La nueva investigación se centró en analizar si la producción de mGlu3R se ve afectada en cerebros de pacientes con Alzheimer y si estas variaciones pueden ser detectadas a través de análisis de sangre. El objetivo principal fue determinar si esta proteína podría servir como un biomarcador, es decir, una señal biológica que indique de manera medible el deterioro cognitivo leve. Para ello, los investigadores analizaron la expresión génica en cerebros humanos diagnosticados con Alzheimer, enfocándose en el gen GRM3, que es responsable de la producción de mGlu3R.

Además, los científicos midieron los niveles de esta proteína en muestras de hipocampo, la región cerebral asociada a la memoria, de ratones utilizados como modelo de la enfermedad. Mediante la técnica de inmunofluorescencia, que permite visualizar proteínas en tejidos mediante anticuerpos marcados con luz, se obtuvieron datos que podrían transformar la forma en que se diagnostica el Alzheimer en sus primeras etapas. Este avance no solo tiene potencial para mejorar el diagnóstico temprano, sino que también abre nuevas vías para la investigación en tratamientos y prevención de la enfermedad.

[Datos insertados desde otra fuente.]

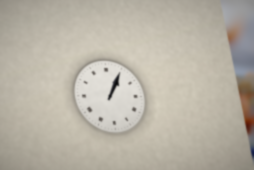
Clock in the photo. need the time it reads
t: 1:05
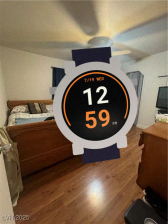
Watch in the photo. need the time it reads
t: 12:59
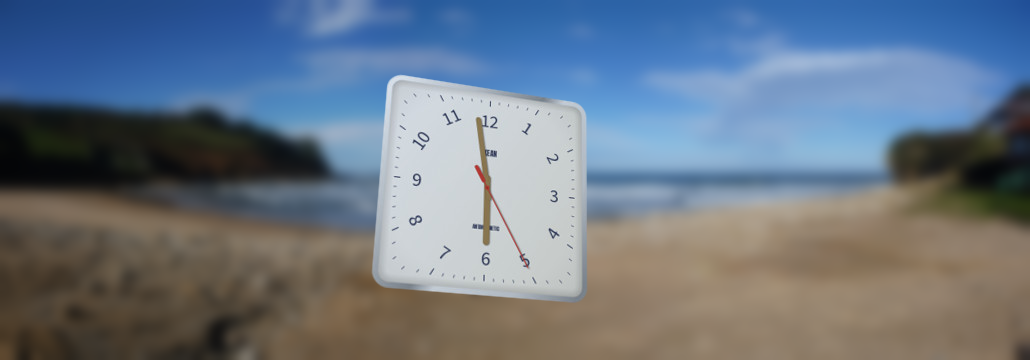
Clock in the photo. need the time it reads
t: 5:58:25
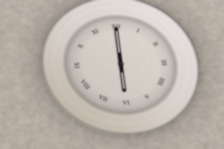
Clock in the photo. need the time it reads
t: 6:00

En conclusión, el hallazgo de que un análisis de sangre podría detectar niveles de mGlu3R en personas con deterioro cognitivo leve representa un paso prometedor en la lucha contra el Alzheimer. Este tipo de avance subraya la importancia de la investigación en neurociencias y su potencial para cambiar el enfoque actual del diagnóstico y tratamiento de enfermedades neurodegenerativas. A medida que la comunidad científica continúa explorando estas posibilidades, se espera que estos descubrimientos contribuyan a una mejor calidad de vida para quienes enfrentan estas condiciones.